Laparoscopic cholecystectomy (LC) is a treatment of choice for patients with acute cholecystitis. However, LC may carry significant morbidity and high conversion rate, particularly in cases of late acute cholecystitis (symptoms lasting longer than 72 hrs). Percutaneous cholecystostomy (PC) and delayed LC might be a good option in this setting.
We performed a retrospective case review of 77 non-high-risk patients who underwent transhepatic PC, using ultrasound guidance for treatment of late acute calculous cholecystitis.

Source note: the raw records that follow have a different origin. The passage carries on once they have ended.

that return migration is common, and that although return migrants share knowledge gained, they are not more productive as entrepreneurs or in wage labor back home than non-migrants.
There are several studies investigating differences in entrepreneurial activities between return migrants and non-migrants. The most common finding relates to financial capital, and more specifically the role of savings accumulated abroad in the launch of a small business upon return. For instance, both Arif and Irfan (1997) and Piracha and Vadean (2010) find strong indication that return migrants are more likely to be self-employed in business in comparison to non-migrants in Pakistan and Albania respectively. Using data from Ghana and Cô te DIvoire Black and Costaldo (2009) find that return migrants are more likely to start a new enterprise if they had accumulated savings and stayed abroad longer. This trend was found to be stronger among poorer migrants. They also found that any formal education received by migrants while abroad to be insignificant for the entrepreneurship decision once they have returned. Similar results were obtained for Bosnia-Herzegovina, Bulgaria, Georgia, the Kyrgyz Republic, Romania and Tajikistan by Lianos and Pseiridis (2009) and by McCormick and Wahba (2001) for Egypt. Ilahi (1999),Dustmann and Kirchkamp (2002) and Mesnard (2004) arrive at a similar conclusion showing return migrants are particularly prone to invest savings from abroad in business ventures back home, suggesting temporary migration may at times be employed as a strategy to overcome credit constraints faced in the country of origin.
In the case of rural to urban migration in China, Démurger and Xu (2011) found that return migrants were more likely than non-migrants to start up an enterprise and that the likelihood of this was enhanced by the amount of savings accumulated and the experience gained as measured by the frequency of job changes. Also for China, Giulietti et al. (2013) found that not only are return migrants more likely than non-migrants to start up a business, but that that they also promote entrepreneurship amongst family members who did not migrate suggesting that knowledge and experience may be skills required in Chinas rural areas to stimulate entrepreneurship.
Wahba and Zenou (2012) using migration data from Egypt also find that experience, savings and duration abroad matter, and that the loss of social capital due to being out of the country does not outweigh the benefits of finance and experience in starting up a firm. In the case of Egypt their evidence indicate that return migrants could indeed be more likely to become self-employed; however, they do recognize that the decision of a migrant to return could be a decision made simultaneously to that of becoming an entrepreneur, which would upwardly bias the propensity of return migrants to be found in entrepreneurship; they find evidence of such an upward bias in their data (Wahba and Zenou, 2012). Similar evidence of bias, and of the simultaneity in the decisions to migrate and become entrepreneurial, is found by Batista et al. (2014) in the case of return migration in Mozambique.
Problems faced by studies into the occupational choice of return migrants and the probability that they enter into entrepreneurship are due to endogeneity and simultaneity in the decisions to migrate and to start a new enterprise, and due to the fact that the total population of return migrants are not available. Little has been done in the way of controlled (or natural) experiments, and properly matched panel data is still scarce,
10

PC was successful in 100% of the cases with no morbidity or major complications. The mean time for clinical improvement was 1.3 (range 1-5) days. The mean duration of drainage after cholecystostomy was 5.7 (range 2-12) days. The mean hospital stay was 8 (range 3-21) days. Recurrent acute cholecystitis occurred in 26% of these patients. Forty two patients underwent elective delayed surgery: 41 underwent LC, 1 of which (2.4%) was converted to open cholecystectomy. Postoperative outcome was uneventful in all surgical cases.
This study confirms that PC is a safe and efficient procedure in treatment of late acute calculous cholecystitis. It enables rapid improvement of acute cholecystitis and maintains the benefits and advantages of LC.